- Extracted text -
Rhode Island is making good on an old plan to grow smarter

RhodeMap RI
Courtesy Rhode Island Division of Planning

Rhode Island is America’s smallest state in terms of land area, so finding the best planning solutions can be a delicate matter that demands a variety of voices. The Ocean State has a mix of cities, small towns, rural areas, and suburbs, and is home to commuters to Boston and other locations out of state.

RhodeMap RI: Building a Better Rhode Island is the state-led effort to create strategies for housing, growth, and economic development in the form of a Regional Plan for Sustainable Development.

Leading the effort is the Rhode Island Division of Planning, in consultation with key stakeholders in the state business community and Rhode Island residents. The project is made possible by a grant from the U.S. Department of Housing and Urban Development.

“Rhode Map RI is built on the concept that place matters,” said Jared Rhodes, Chief of Statewide Planning for Rhode Island. “Where development happens is just as important as what development happens.”

- Data under study -
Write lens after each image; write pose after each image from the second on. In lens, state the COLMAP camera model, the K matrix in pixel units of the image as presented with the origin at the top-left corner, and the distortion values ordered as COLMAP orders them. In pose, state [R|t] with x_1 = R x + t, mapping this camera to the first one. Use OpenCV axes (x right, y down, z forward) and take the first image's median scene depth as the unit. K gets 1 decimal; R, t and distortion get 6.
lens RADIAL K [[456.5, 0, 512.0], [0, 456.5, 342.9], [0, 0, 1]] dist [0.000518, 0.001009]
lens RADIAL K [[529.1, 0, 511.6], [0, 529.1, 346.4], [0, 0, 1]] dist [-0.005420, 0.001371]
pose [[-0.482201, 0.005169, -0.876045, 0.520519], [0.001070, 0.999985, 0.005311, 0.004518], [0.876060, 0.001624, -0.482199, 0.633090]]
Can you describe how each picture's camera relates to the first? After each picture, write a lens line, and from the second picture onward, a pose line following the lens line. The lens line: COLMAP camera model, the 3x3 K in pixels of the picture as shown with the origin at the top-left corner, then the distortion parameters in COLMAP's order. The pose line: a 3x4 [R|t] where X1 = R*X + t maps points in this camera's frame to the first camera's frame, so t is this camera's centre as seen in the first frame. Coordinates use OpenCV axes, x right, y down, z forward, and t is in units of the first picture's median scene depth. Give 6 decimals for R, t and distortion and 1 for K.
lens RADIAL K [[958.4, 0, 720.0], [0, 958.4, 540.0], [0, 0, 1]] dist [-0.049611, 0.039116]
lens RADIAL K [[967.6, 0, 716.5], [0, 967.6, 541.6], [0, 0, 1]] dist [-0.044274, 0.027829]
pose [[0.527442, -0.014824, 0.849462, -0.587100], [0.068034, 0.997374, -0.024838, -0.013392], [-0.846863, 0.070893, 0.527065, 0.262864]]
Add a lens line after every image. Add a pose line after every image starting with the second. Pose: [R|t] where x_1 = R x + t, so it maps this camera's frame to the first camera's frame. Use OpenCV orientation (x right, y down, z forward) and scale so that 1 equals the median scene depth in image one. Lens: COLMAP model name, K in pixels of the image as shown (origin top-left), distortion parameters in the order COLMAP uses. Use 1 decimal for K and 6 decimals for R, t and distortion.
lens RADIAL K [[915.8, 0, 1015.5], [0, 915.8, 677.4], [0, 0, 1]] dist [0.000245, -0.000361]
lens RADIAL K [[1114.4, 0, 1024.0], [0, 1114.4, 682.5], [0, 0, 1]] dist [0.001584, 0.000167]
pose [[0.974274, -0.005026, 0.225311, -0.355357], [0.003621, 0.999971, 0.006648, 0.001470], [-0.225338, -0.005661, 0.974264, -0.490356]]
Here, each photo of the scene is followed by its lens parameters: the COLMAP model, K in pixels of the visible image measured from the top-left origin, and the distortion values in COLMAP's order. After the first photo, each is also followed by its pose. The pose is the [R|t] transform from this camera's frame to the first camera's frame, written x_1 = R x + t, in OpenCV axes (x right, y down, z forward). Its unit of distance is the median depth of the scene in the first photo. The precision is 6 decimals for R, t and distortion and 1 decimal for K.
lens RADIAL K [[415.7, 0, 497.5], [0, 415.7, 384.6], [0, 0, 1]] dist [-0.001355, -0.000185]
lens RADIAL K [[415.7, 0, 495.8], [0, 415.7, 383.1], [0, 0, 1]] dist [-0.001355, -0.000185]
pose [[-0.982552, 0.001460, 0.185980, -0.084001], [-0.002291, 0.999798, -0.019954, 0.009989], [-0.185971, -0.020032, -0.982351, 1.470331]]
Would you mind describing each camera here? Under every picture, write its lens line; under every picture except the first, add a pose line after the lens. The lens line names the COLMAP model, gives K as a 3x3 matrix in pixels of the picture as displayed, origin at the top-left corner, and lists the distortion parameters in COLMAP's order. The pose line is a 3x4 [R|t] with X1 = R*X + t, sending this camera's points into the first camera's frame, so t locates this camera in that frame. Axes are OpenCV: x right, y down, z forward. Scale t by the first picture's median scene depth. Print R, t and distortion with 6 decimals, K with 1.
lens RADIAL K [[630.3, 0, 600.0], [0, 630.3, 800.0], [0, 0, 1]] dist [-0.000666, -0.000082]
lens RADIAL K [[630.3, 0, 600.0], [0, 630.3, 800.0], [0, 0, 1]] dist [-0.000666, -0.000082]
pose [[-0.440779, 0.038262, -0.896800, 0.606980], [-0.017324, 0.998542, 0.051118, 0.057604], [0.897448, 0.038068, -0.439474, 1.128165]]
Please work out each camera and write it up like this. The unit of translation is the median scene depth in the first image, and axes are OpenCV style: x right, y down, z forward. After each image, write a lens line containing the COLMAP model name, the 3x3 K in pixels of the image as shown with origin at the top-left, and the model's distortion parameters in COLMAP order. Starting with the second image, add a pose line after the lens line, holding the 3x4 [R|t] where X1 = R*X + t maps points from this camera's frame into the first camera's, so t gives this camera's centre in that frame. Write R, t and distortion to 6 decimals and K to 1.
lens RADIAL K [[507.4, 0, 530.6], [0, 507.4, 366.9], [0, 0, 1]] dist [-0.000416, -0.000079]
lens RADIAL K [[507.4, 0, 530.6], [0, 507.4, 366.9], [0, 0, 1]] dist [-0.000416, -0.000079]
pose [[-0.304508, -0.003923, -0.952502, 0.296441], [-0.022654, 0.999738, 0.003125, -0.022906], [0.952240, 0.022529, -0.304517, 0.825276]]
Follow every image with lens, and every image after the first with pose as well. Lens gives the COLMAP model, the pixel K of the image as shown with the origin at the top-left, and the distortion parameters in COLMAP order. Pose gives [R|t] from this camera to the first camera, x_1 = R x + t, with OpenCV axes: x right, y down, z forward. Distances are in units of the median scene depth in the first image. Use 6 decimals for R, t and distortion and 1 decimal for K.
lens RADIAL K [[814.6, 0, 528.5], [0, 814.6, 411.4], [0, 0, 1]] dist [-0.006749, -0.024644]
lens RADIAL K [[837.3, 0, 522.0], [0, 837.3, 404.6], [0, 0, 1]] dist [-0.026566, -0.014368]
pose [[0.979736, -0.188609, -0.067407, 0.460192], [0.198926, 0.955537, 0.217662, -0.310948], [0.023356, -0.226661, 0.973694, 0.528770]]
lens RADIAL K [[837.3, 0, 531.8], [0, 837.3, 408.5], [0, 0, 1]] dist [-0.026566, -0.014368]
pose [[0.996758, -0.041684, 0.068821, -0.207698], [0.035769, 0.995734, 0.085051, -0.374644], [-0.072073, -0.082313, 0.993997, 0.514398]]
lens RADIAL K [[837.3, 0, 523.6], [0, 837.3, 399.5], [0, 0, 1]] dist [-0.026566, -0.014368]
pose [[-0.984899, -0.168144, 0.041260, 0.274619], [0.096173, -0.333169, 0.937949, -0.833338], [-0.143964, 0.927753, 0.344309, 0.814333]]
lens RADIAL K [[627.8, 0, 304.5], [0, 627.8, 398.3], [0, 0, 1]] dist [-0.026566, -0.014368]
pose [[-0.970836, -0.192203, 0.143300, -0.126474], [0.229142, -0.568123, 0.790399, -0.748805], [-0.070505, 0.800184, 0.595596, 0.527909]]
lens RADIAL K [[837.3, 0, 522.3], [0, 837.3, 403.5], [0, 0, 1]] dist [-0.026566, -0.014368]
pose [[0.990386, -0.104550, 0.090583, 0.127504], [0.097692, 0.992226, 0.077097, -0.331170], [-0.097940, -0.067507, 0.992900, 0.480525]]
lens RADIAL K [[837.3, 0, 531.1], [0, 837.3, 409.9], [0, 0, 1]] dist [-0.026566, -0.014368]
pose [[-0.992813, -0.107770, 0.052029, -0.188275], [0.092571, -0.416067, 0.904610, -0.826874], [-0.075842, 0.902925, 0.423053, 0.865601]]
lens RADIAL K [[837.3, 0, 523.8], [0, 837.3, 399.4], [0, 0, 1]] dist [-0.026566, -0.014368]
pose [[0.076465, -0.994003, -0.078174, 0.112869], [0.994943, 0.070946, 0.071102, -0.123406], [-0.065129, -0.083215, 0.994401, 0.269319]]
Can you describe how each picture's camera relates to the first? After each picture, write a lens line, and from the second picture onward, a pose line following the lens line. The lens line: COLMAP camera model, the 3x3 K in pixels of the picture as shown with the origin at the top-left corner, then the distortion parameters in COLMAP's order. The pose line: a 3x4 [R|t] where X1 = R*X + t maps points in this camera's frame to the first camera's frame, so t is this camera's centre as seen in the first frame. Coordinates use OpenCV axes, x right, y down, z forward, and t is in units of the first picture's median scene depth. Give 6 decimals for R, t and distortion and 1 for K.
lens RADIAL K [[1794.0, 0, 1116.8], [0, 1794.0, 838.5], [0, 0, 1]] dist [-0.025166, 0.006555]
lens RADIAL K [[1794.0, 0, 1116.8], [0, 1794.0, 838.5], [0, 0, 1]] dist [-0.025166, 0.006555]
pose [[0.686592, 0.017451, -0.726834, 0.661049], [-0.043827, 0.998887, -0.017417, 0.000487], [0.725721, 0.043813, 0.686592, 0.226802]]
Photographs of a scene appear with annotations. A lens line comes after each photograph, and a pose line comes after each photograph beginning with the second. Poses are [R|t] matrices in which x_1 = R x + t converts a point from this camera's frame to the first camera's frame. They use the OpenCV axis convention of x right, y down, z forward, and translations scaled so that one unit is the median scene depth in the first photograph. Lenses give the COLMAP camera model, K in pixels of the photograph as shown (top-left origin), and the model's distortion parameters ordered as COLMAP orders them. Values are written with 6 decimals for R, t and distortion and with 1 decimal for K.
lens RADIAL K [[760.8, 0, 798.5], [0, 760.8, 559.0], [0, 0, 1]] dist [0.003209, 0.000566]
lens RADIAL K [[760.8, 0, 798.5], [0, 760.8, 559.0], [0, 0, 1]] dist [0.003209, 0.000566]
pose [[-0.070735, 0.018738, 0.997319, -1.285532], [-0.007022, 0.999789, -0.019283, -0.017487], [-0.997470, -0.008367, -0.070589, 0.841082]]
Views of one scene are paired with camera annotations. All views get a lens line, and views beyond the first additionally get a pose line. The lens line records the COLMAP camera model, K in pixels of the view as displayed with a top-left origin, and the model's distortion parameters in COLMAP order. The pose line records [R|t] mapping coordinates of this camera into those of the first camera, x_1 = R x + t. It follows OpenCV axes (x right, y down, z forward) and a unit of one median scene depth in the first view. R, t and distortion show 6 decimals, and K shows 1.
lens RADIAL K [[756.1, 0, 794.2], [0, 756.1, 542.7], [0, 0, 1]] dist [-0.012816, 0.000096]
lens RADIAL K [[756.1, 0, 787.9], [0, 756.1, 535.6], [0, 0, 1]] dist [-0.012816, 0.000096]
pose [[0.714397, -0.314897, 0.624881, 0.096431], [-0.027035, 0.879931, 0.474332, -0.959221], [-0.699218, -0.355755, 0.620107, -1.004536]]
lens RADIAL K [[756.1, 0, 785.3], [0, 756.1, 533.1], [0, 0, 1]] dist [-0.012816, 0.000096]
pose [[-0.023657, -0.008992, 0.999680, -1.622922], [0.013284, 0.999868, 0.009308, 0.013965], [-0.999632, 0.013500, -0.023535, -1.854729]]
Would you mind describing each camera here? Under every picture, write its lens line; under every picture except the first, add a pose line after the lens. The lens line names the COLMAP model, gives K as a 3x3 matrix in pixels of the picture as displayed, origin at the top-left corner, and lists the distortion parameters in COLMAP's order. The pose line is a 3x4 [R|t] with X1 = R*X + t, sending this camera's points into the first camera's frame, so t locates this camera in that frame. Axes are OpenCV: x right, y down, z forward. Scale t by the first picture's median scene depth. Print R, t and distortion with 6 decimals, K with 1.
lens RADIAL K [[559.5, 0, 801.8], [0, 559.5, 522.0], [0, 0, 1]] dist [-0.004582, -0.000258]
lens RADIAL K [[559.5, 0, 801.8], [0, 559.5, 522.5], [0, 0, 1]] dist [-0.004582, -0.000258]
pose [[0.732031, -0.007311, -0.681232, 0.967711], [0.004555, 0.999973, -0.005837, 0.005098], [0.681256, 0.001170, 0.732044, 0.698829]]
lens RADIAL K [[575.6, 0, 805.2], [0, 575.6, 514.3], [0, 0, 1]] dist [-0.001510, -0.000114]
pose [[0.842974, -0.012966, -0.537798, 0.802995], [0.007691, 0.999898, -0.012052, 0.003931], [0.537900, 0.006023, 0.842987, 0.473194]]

- Work required -
Copy the Rhode Island planning article starting with "Rhode Island is America’s" and going on through "for Sustainable Development.", and swap "delicate" for "sensitive".

- Answer space -
Rhode Island is America’s smallest state in terms of land area, so finding the best planning solutions can be a sensitive matter that demands a variety of voices. The Ocean State has a mix of cities, small towns, rural areas, and suburbs, and is home to commuters to Boston and other locations out of state.

RhodeMap RI: Building a Better Rhode Island is the state-led effort to create strategies for housing, growth, and economic development in the form of a Regional Plan for Sustainable Development.